Ce court roman est absolument implacable. Le va et vient constant entre l’assassin et la victime, entre le fou homicide et l’homme anéanti maintient en permanence le lecteur dans un équilibre instable. Un équilibre qui s’écroule quand il s’avère, peu à peu, que les rôles vont en s’inversant. Sans effets dramatiques, et sans explications psychologiques il nous fait plonger dans la douleur de l’enfermement, et dans la folie de l’absence et de la vengeance. Il nous fait partager les désespoirs des deux hommes, simplement en leur laissant la parole. La chute inattendue et vertigineuse, laisse le lecteur complètement sonné.
Rien, plus rien au monde est un monologue. Celui d’une femme qui en a marre d’une vie terne, à regarder à la télé tout ce qu’elle n’aura jamais, à compter le moindre sou, à partager un appartement minable avec un mari qu’elle n’aime plus, qui ne lui a pas apporté ce qu’elle espérait. Alors quand elle lit ce que sa fille, qui, à plus de vingt ans, ne fait rien pour avoir une vie différente de la sienne, a écrit dans son journal, elle voit rouge.

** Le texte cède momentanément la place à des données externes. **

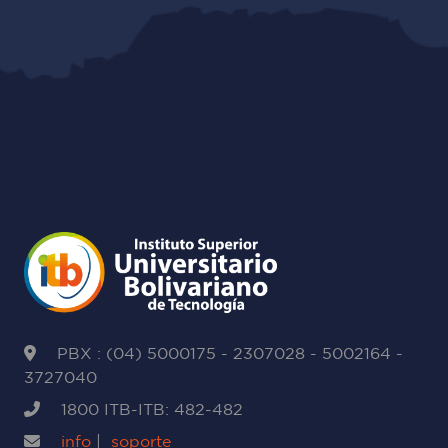
PBX : (04) 5000175 - 2307028 - 5002164 -
3727040
1800 ITB-ITB: 482-482
info
|
soporte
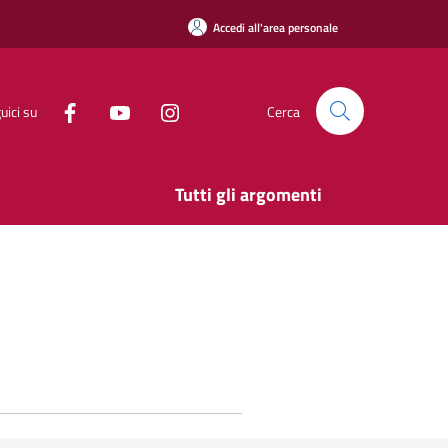
Accedi all'area personale
uici su
Cerca
Tutti gli argomenti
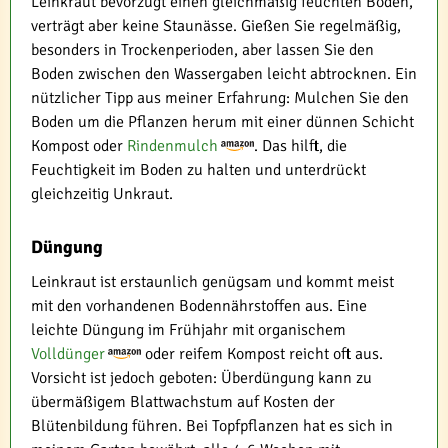
Leinkraut bevorzugt einen gleichmäßig feuchten Boden,
verträgt aber keine Staunässe. Gießen Sie regelmäßig,
besonders in Trockenperioden, aber lassen Sie den
Boden zwischen den Wassergaben leicht abtrocknen. Ein
nützlicher Tipp aus meiner Erfahrung: Mulchen Sie den
Boden um die Pflanzen herum mit einer dünnen Schicht
Kompost oder
Rindenmulch
. Das hilft, die
Feuchtigkeit im Boden zu halten und unterdrückt
gleichzeitig Unkraut.
Düngung
Leinkraut ist erstaunlich genügsam und kommt meist
mit den vorhandenen Bodennährstoffen aus. Eine
leichte Düngung im Frühjahr mit organischem
Volldünger
oder reifem Kompost reicht oft aus.
Vorsicht ist jedoch geboten: Überdüngung kann zu
übermäßigem Blattwachstum auf Kosten der
Blütenbildung führen. Bei Topfpflanzen hat es sich in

Texte court (une soixantaine de pages) qui arrive à tout dire d’une vie désespérante qui bascule dans l’horreur et la folie. Au gré du monologue de la narratrice, abrutie de télévision et d’ennui, le lecteur passe de la commisération, à l’angoisse, puis à l’horreur. Carlotto a l’immense talent de résumer sans caricaturer, de présenter, au travers d’un parcours individuel, toute l’inhumanité et l’aliénation d’une société basée uniquement sur l’argent et l’acquisition de biens. Une société privée de valeurs, où l’ignorance et la frustration peuvent transformer une victime anonyme, en bourreau ordinaire. L’écriture est sèche, sans mélo, angélisme, ou prêchi prêcha, et surtout sans pitié pour le lecteur.